Quoted passage:

Science communication. Being editor of Animal Behaviour and having a new manuscript on the table once a week was fun, at least sometimes. Inventing three new publication venues as a chief communications officer was also fun – and the Swiss Academies Reports, Communications, and Factsheets still exist! We did a similar exercise recently, when we worked three years to prepare a relaunch of a 120-year-old Swiss scientific journal, the Ornithologischer Beobachter.
One of the most satisfying experiences as a journalist was when I got fired as a part-time science editor of the daily newspaper Basler Zeitung (or rather, my contract was not renewed). The newspaper had been taken over by a Swiss very-right-wing billionaire, and his new chief editor did not like it when I wrote that climate warming was happening and was likely caused by human activity. Nonetheless I thought that the chief editor was a skilled journalist, and the tense atmosphere at the editorial office was both uncomfortable and stimulating. Here are all articles I wrote and all pages I produced during my last six months at the Basler Zeitung. The Fukushima nuclear accident happened during this time, and many of the articles reflect the extreme polarization in the editorial office, as well as the (correct) feeling that the city's most important newspaper would probably be completely restructured.

Entries provided:
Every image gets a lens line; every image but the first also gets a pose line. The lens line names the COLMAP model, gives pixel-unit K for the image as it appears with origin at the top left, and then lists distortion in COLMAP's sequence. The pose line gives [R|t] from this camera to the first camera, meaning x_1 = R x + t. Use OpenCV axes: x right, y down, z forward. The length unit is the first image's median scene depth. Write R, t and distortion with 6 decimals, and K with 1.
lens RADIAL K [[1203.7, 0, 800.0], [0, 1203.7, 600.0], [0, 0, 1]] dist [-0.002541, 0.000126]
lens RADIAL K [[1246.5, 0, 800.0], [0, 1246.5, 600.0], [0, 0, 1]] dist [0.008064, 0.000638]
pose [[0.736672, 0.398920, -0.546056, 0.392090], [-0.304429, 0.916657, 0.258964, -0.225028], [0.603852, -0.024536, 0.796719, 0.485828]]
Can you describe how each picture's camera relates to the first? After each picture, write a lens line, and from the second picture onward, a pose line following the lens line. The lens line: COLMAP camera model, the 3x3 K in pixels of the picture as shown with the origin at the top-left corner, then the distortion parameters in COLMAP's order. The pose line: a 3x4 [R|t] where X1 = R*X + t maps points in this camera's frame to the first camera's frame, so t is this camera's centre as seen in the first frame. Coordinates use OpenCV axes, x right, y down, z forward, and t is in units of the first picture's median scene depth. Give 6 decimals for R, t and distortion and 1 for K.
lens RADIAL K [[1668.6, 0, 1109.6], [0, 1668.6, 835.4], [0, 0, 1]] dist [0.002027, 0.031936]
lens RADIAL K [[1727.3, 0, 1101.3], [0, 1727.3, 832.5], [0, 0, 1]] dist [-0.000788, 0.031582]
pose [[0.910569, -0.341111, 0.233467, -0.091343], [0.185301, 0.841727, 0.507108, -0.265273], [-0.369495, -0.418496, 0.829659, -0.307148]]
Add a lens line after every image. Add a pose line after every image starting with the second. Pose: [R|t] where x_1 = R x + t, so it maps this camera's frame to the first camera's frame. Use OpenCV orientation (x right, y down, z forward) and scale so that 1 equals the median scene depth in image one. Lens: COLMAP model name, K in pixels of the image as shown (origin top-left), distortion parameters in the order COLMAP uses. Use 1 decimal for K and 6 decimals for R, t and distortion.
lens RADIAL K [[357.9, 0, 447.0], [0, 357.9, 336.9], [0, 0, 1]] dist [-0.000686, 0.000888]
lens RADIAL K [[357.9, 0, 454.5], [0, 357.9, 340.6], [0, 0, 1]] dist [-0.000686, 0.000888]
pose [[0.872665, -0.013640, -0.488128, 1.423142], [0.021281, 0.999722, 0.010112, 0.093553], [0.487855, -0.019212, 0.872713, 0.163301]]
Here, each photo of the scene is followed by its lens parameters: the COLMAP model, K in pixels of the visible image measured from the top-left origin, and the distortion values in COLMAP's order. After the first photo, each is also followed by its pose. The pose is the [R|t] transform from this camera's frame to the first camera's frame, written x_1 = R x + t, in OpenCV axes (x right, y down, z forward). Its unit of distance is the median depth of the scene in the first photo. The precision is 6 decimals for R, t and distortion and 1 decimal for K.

What to produce: Rewrite the part of the science communication passage that opens with the words "Science communication. Being" and closes with "the Ornithologischer Beobachter.", changing "once a week" to "twice a week".

Written solution:
Science communication. Being editor of Animal Behaviour and having a new manuscript on the table twice a week was fun, at least sometimes. Inventing three new publication venues as a chief communications officer was also fun – and the Swiss Academies Reports, Communications, and Factsheets still exist! We did a similar exercise recently, when we worked three years to prepare a relaunch of a 120-year-old Swiss scientific journal, the Ornithologischer Beobachter.